Look through the records below and copy each line that includes the word "scaleTime".

• • •

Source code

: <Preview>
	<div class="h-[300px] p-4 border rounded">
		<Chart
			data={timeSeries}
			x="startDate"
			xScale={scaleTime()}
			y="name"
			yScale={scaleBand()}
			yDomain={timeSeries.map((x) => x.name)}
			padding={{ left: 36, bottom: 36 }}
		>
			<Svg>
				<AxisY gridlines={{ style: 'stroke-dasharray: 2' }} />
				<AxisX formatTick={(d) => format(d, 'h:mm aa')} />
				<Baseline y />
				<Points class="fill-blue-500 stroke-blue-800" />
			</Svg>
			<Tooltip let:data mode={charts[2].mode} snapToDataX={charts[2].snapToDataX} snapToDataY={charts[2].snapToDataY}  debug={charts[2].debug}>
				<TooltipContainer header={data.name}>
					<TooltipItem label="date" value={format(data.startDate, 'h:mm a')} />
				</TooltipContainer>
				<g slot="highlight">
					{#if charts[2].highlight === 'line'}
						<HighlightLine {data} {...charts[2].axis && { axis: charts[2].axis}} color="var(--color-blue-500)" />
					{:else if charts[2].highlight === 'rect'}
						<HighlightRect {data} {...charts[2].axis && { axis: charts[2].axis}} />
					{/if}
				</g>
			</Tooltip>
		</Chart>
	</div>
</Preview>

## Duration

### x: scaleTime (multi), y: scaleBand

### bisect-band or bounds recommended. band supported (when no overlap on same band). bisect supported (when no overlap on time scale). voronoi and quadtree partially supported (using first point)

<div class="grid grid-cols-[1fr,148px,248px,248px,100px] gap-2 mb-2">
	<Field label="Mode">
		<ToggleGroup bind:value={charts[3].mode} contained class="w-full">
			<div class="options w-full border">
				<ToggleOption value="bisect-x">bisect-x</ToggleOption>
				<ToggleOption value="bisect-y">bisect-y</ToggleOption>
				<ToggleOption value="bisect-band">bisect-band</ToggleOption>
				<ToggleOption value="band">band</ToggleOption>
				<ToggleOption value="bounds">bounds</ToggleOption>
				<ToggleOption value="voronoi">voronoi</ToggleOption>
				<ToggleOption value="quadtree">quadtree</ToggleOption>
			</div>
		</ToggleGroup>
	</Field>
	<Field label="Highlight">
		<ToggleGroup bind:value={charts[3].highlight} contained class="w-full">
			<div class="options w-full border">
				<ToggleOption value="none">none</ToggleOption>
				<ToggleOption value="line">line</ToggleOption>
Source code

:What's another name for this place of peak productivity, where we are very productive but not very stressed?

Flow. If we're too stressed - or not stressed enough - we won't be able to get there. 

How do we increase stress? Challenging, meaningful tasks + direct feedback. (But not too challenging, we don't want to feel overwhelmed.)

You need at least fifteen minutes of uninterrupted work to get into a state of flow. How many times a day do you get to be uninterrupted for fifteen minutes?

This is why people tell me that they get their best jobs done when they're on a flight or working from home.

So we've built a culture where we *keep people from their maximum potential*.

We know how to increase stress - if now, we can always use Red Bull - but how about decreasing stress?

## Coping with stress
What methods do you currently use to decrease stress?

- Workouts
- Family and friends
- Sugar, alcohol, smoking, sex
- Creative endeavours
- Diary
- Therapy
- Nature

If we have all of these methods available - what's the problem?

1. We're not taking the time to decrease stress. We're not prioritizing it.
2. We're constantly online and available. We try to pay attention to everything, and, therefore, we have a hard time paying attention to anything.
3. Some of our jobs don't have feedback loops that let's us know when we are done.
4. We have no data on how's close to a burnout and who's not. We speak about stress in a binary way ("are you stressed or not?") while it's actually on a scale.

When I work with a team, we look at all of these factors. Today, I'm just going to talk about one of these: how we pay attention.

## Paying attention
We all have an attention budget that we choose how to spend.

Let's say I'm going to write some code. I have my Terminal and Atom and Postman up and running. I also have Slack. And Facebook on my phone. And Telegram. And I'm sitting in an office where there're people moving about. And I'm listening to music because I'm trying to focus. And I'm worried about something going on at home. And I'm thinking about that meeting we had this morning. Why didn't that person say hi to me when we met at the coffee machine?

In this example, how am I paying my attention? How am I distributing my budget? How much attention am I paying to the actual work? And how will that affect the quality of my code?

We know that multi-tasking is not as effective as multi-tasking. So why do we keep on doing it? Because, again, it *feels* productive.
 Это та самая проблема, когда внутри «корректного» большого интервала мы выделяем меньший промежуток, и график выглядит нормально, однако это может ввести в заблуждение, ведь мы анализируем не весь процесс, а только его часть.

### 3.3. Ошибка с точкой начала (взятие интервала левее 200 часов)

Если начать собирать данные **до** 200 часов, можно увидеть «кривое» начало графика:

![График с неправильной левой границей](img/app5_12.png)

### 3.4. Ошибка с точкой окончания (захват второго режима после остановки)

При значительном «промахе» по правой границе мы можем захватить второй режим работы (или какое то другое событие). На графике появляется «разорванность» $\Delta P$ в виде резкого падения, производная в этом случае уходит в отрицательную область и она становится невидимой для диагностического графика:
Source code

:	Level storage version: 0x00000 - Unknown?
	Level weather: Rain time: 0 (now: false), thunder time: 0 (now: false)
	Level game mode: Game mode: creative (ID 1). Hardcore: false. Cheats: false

• • •

### Expected answer
			xScale={scaleTime()}
### x: scaleTime (multi), y: scaleBand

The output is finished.